It is very easy to allow one's finances to get out of control. In fact, may in California do not even realize the full extent of their financial troubles until a pivotal point is reached, such as the denial of a new line of credit or the need to access a non-existent emergency fund. Many consumers find themselves with overextended credit, and have little idea how things got to that point. For many, the solution to this problem lies in debt reorganization.
Signs that an individual has reached the point of overextended credit include the lack of savings, or the need to regularly access savings in order to make ends meet. Another sign is when an individual passes the point beyond which he or she would be unable to pay off all unsecured debts within a year's time. Individuals who need to open new lines of credit to pay off older accounts are also showing signs of being overextended.
Some people who have reached this level of debt will seek Chapter 7 bankruptcy. For many, however, their level of income will not allow a Chapter 7 filing, leaving them with the option of Chapter 13 bankruptcy. Under Chapter 13, consumers are given the opportunity to restructure their existing debt, in order to make repayment an attainable goal. Certain debts can also be discharged through Chapter 13, once the repayment structure has been completed.
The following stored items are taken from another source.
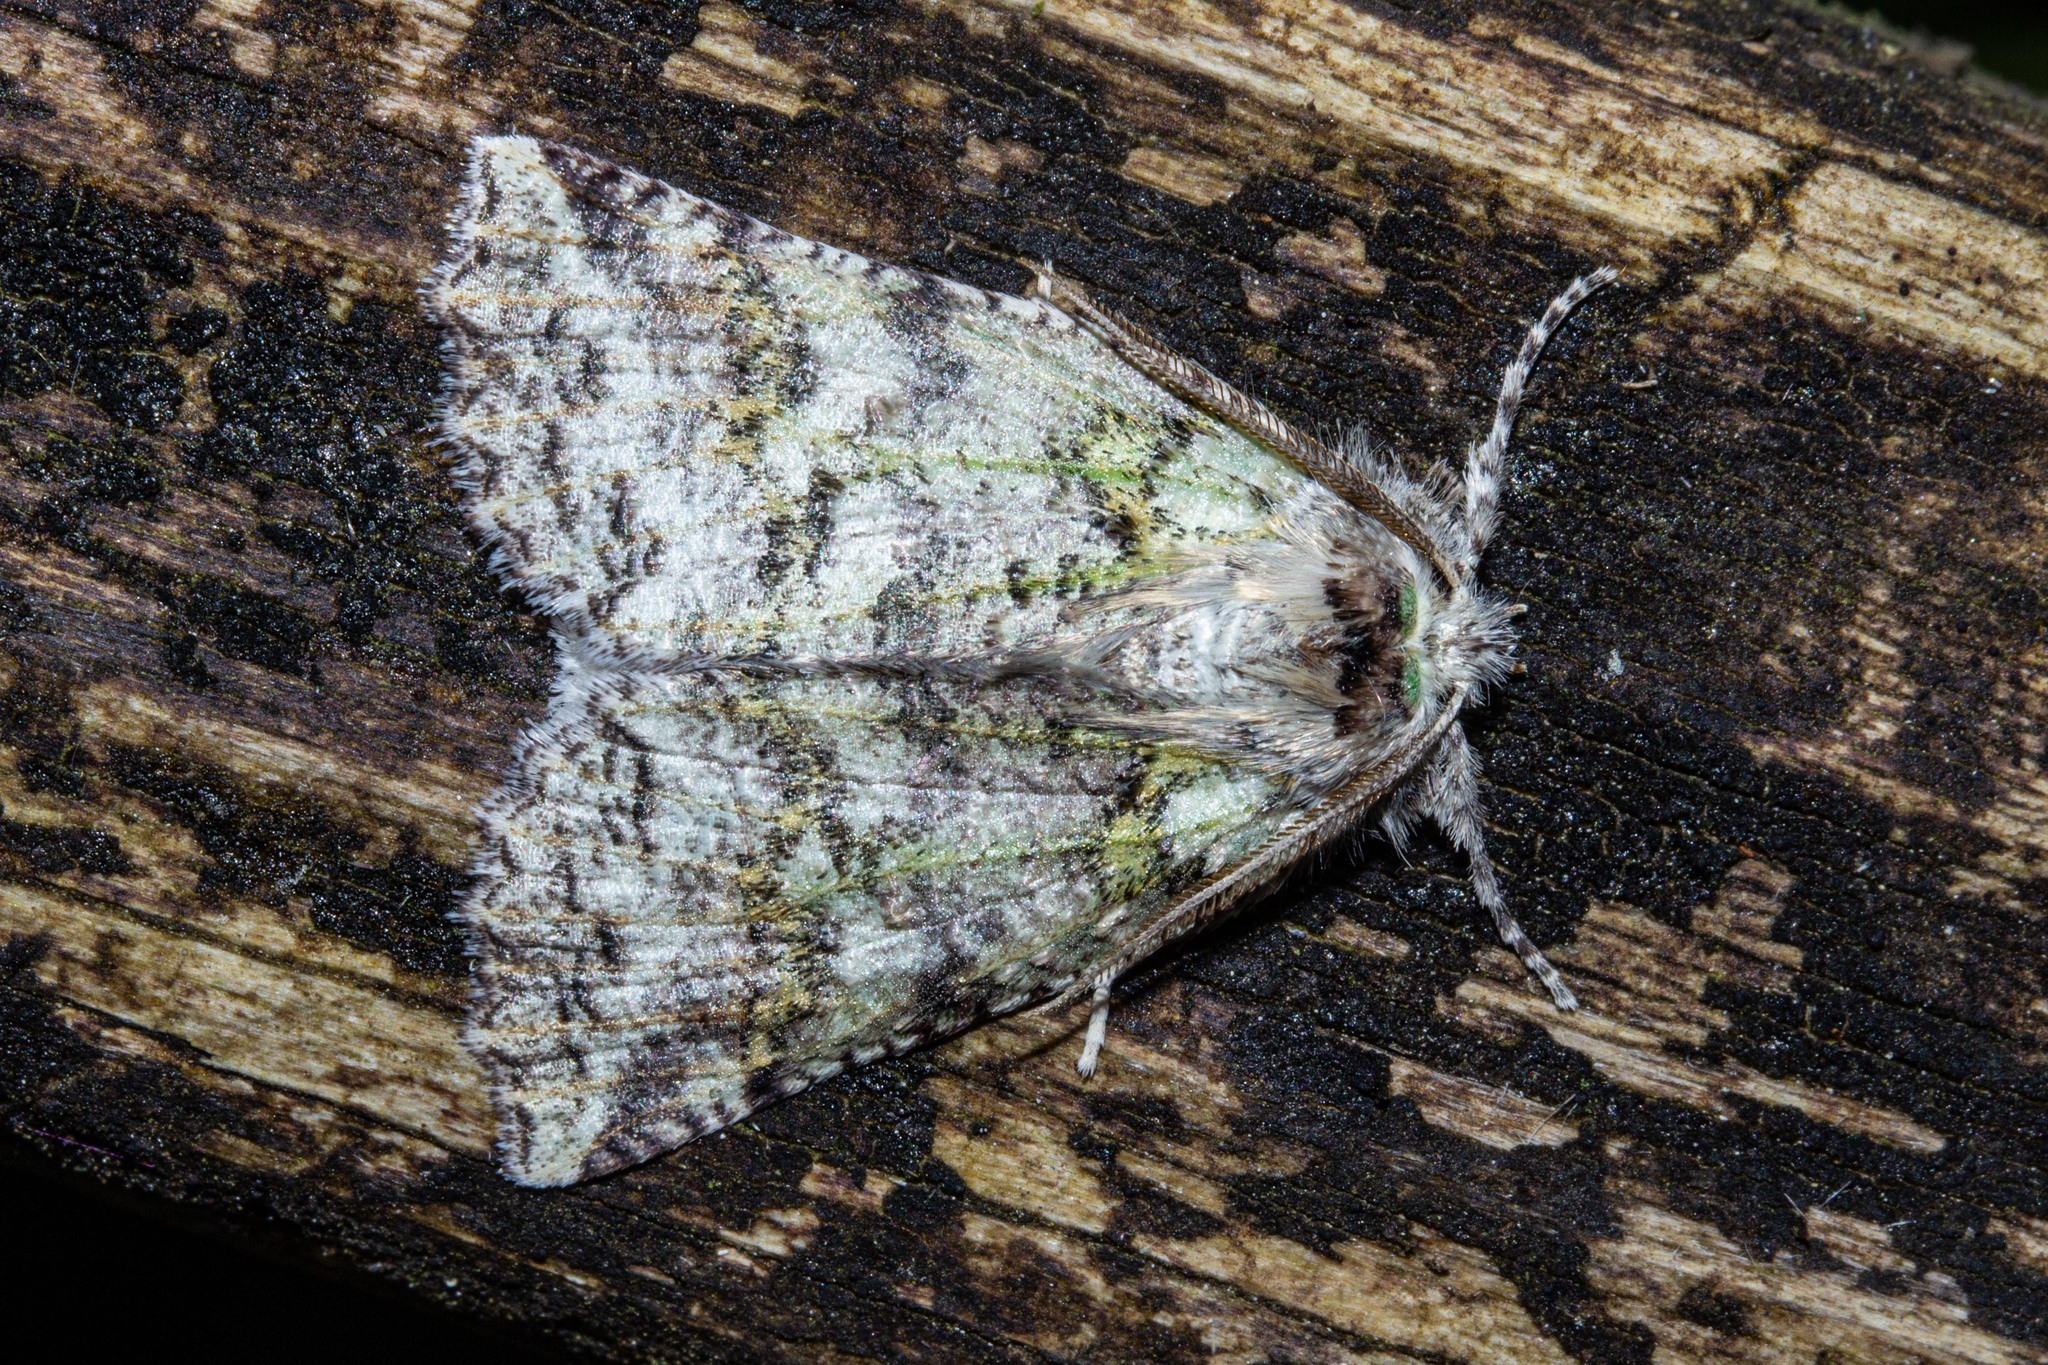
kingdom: Animalia
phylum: Arthropoda
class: Insecta
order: Lepidoptera
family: Geometridae
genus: Declana
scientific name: Declana floccosa
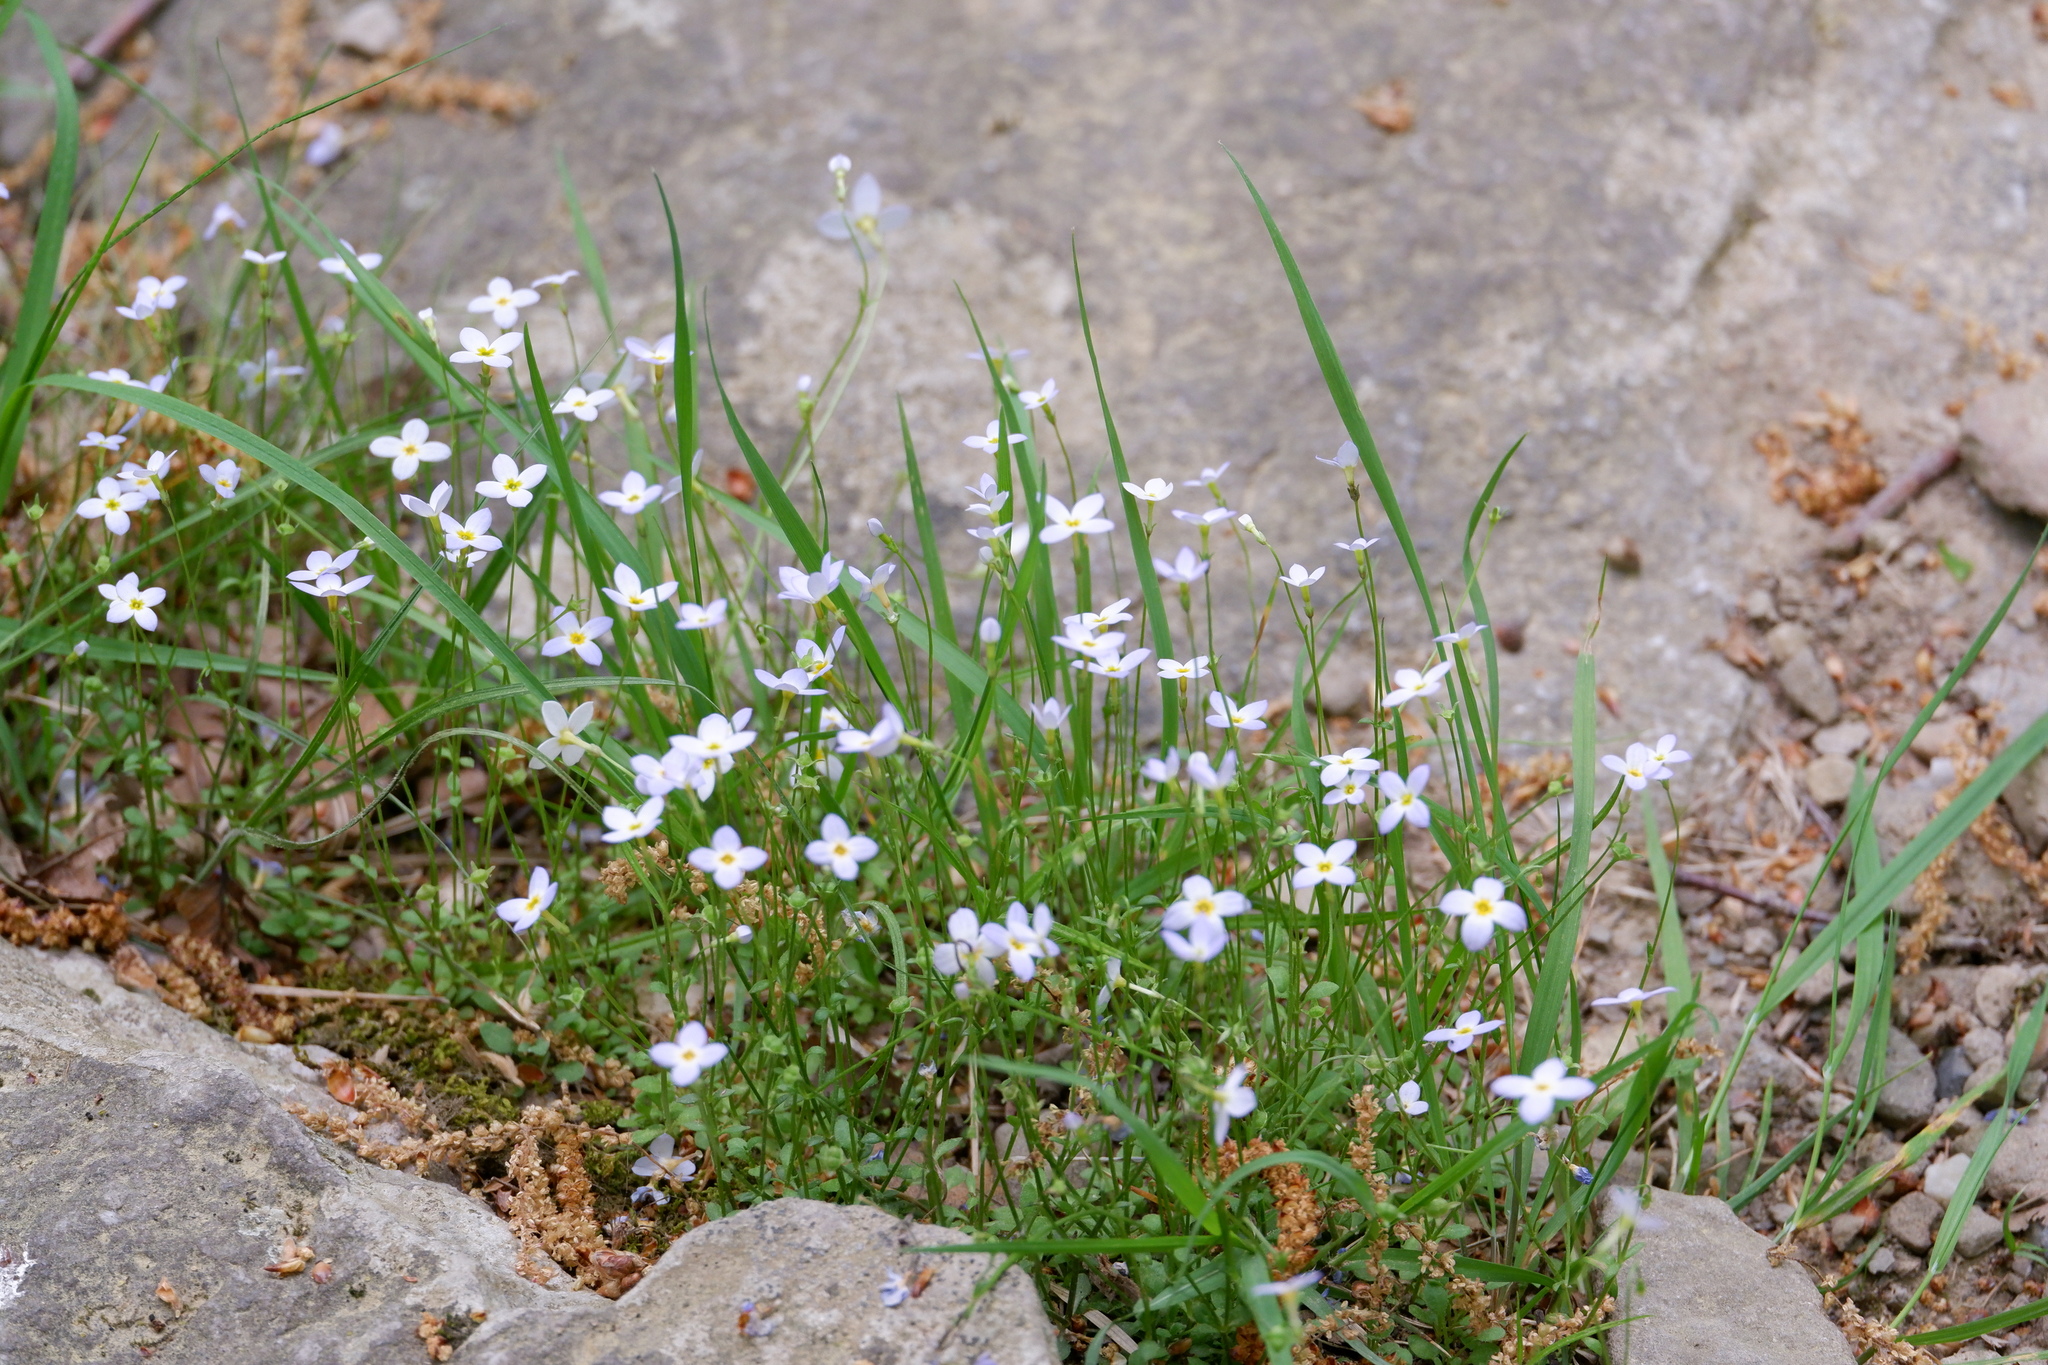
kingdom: Plantae
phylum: Tracheophyta
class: Magnoliopsida
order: Gentianales
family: Rubiaceae
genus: Houstonia
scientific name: Houstonia caerulea
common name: Bluets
For those in California who are financially overextended, debt reorganization is worth consideration. Simply meeting the monthly minimum payments for various lines of credit is no way to get ahead, and will in fact make one's overall level of debt grow over time. When outstanding debt has surpassed a consumer's ability to pay, the time has come for a more proactive approach to the matter. For many, Chapter 13 bankruptcy offers a viable path back to financial solvency.